• _Task statement_
Format every line of the records below as a Markdown table with two columns, Row and Entry: Row holds the line's sequence number, and Entry holds the line itself. Leave out blank lines.

• _Entries_
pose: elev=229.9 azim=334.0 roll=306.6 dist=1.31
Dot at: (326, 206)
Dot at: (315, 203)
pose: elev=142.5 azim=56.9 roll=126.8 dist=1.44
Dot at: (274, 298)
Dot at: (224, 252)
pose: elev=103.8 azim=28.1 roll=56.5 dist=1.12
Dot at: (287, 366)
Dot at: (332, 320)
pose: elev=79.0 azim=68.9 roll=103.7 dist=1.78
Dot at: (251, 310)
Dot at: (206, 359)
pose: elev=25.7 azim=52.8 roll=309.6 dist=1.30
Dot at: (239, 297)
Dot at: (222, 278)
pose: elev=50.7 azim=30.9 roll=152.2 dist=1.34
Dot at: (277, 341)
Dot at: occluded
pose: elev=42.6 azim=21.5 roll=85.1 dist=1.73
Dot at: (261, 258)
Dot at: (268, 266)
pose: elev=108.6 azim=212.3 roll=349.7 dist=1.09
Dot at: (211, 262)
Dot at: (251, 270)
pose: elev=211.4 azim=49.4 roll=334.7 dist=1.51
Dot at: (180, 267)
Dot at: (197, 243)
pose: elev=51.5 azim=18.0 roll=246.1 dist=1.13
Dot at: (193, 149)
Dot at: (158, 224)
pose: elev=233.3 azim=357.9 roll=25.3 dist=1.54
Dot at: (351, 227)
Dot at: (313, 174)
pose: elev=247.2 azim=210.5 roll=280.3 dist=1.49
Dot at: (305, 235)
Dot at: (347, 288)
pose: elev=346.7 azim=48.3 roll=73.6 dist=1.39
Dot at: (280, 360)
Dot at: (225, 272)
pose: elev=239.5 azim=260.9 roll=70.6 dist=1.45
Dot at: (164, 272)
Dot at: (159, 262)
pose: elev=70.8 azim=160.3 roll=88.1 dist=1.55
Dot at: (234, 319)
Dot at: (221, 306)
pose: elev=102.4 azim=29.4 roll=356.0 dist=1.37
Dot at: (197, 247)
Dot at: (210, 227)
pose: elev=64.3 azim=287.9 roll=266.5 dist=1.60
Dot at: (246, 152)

• _Written solution_
| Row | Entry |
|---|---|
| 1 | pose: elev=229.9 azim=334.0 roll=306.6 dist=1.31 |
| 2 | Dot at: (326, 206) |
| 3 | Dot at: (315, 203) |
| 4 | pose: elev=142.5 azim=56.9 roll=126.8 dist=1.44 |
| 5 | Dot at: (274, 298) |
| 6 | Dot at: (224, 252) |
| 7 | pose: elev=103.8 azim=28.1 roll=56.5 dist=1.12 |
| 8 | Dot at: (287, 366) |
| 9 | Dot at: (332, 320) |
| 10 | pose: elev=79.0 azim=68.9 roll=103.7 dist=1.78 |
| 11 | Dot at: (251, 310) |
| 12 | Dot at: (206, 359) |
| 13 | pose: elev=25.7 azim=52.8 roll=309.6 dist=1.30 |
| 14 | Dot at: (239, 297) |
| 15 | Dot at: (222, 278) |
| 16 | pose: elev=50.7 azim=30.9 roll=152.2 dist=1.34 |
| 17 | Dot at: (277, 341) |
| 18 | Dot at: occluded |
| 19 | pose: elev=42.6 azim=21.5 roll=85.1 dist=1.73 |
| 20 | Dot at: (261, 258) |
| 21 | Dot at: (268, 266) |
| 22 | pose: elev=108.6 azim=212.3 roll=349.7 dist=1.09 |
| 23 | Dot at: (211, 262) |
| 24 | Dot at: (251, 270) |
| 25 | pose: elev=211.4 azim=49.4 roll=334.7 dist=1.51 |
| 26 | Dot at: (180, 267) |
| 27 | Dot at: (197, 243) |
| 28 | pose: elev=51.5 azim=18.0 roll=246.1 dist=1.13 |
| 29 | Dot at: (193, 149) |
| 30 | Dot at: (158, 224) |
| 31 | pose: elev=233.3 azim=357.9 roll=25.3 dist=1.54 |
| 32 | Dot at: (351, 227) |
| 33 | Dot at: (313, 174) |
| 34 | pose: elev=247.2 azim=210.5 roll=280.3 dist=1.49 |
| 35 | Dot at: (305, 235) |
| 36 | Dot at: (347, 288) |
| 37 | pose: elev=346.7 azim=48.3 roll=73.6 dist=1.39 |
| 38 | Dot at: (280, 360) |
| 39 | Dot at: (225, 272) |
| 40 | pose: elev=239.5 azim=260.9 roll=70.6 dist=1.45 |
| 41 | Dot at: (164, 272) |
| 42 | Dot at: (159, 262) |
| 43 | pose: elev=70.8 azim=160.3 roll=88.1 dist=1.55 |
| 44 | Dot at: (234, 319) |
| 45 | Dot at: (221, 306) |
| 46 | pose: elev=102.4 azim=29.4 roll=356.0 dist=1.37 |
| 47 | Dot at: (197, 247) |
| 48 | Dot at: (210, 227) |
| 49 | pose: elev=64.3 azim=287.9 roll=266.5 dist=1.60 |
| 50 | Dot at: (246, 152) |